- _WHAT THE EXERCISE ASKS_: Each line containing the string "seguridad" should be copied out of the entries.

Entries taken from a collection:
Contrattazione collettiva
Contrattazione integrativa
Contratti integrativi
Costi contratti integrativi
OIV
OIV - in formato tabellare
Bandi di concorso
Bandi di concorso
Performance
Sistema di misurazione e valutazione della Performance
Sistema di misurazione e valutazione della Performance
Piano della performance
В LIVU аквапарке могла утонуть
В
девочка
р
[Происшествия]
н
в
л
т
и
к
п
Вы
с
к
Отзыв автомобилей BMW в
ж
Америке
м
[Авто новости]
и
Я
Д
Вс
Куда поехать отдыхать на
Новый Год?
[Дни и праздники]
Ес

---

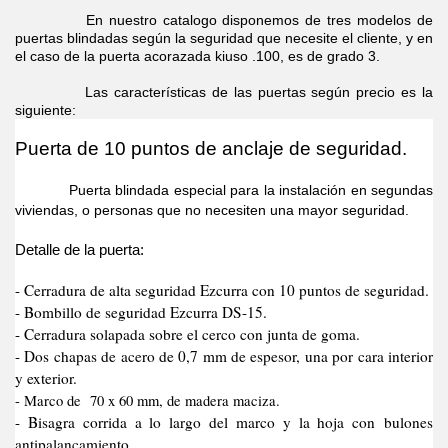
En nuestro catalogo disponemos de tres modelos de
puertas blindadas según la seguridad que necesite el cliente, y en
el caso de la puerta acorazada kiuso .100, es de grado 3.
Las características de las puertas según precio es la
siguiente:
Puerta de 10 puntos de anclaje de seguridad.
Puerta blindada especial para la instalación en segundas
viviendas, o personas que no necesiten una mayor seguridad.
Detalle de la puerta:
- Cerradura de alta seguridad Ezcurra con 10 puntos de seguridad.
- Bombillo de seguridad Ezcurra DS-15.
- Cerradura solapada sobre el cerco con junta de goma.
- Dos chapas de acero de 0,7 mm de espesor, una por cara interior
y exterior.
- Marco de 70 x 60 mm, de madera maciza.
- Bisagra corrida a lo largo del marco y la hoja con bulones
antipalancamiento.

* * *

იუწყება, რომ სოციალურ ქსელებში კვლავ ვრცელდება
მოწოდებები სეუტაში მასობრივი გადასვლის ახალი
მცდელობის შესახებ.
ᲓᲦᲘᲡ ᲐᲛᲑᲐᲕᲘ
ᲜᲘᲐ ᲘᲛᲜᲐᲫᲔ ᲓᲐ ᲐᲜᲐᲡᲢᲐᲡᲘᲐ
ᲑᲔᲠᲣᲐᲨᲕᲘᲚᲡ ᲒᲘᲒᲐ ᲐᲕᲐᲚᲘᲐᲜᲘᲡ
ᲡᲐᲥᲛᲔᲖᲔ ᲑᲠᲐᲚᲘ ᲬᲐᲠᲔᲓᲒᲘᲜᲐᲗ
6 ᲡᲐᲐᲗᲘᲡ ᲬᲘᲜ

- _EXERCISE SOLUTION_:
puertas blindadas según la seguridad que necesite el cliente, y en
Puerta de 10 puntos de anclaje de seguridad.
viviendas, o personas que no necesiten una mayor seguridad.
- Cerradura de alta seguridad Ezcurra con 10 puntos de seguridad.
- Bombillo de seguridad Ezcurra DS-15.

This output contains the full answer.